Giovanna, malata di Sla, era in cura presso la clinica San Vitaliano di Catanzaro, e aveva spedito al suo avvocato una drammatica lettera : “Avvocato, la prego. Mi aiuti, mi stanno ammazzando. Faccia denuncia e chiami in clinica. Non voglio morire… faccia sigillare la clinica”. La donna, nonostante la malattia implacabile che la affligge, è perfettamente in grado di intendere e di volere, riesce a comunicare grazie ad un computer capace di registrare i movimenti delle pupille: “Io sono tetraplegica ma conservo grazie a Dio alcuni movimenti direzionali e mi esprimo con l’ausilio di un puntatore ottico. Vivo nella paura, sono psicologicamente scioccata: non vogliono dimettermi, mi fanno mancare assistenza. Voglio andarmene da quest’inferno. Ho paura”.
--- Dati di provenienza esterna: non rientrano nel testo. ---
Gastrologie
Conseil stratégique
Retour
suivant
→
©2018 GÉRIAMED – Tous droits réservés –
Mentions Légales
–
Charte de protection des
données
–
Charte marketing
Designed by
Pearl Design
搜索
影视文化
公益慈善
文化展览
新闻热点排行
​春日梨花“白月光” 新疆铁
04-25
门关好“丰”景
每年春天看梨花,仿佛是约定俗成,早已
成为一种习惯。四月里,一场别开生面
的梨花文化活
La denuncia di Giovanna ha portato alla luce una situazione agghiacciante, le intercettazioni ambientali inserite nell’ordinanza di custodia cautelare confermano i gravi maltrattamenti a cui la signora era sottoposta: la pm Stefania Paparazzo ha disposto gli arresti domiciliari per un medico ed altre 8 persone, infermieri e assistenti sanitari della casa di cura del gruppo Citrigno.
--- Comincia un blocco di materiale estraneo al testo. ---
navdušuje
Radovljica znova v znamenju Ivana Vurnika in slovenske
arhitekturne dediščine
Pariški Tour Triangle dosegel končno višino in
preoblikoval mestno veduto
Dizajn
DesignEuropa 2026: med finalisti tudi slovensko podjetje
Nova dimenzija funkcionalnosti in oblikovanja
La condotta del Dott. Giuseppe Rotundo è stata definita grave e deplorevole, era perfettamente a conoscenza delle molestie, minacce e soprusi a cui Giovanna era sottoposta giornalmente, non ha fatto niente per far cessare gli accadimenti, arrivando a deridere la malata dicendole che le sue denunce non avrebbero avuto corso. Gli operatori all’interno della casa di cura si sentivano al di sopra della legge, un senso di impunità li avvolgeva: dicevano che il reparto erano loro, che è più facile credere ai sani che ai malati muti.
Il giudice per le indagini preliminari sentenzia che fra quelle mura vi sono stati maltrattamenti reiterati e sistematici del personale medico e paramedico: i sanitari trattavano Giovanna come fosse un peso, la minacciavano continuamente di privarla del computer, l’unico mezzo che le consentiva di comunicare.
I sanitari della clinica San Vitaliano si rivolgevano con rabbia e disprezzo alla signora malata, come se le stessero facendo un favore svolgendo il loro lavoro: le intercettazioni hanno fatto comprendere a che livello di degenerazione si era giunti. “Quanto c…. pisci… ti sei cacata“, “Puzzi, ragli comu ‘a ciuccia“, “Sei grassa quanto ‘na ciuccia”. Giovanna doveva quasi giustificarsi per la sua malattia, per l’impossibilità di muoversi: le dicevano che nessuno disturbava come lei, che mangiava grazie a loro, la minacciavano dicendole che avrebbero staccato il comunicatore.
Secondo il giudice il comportamento degli imputati rilevava un totale disprezzo della legge, della giustizia e ovviamente della paziente Giovanna che veniva chiamata “la denunciante” o “miss denuncia“.